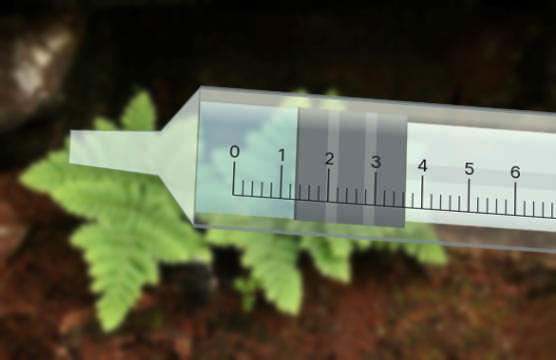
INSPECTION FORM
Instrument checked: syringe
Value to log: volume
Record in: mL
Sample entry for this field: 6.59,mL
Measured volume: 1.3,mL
# # # #
_Exercise directions_.
Rewrite the items with every "Instrument checked" changed to "Device checked" and everything else left the same. Leave the pictures out.

_Output below_.
INSPECTION FORM
Device checked: syringe
Value to log: volume
Record in: mL
Sample entry for this field: 6.59,mL
Measured volume: 1.3,mL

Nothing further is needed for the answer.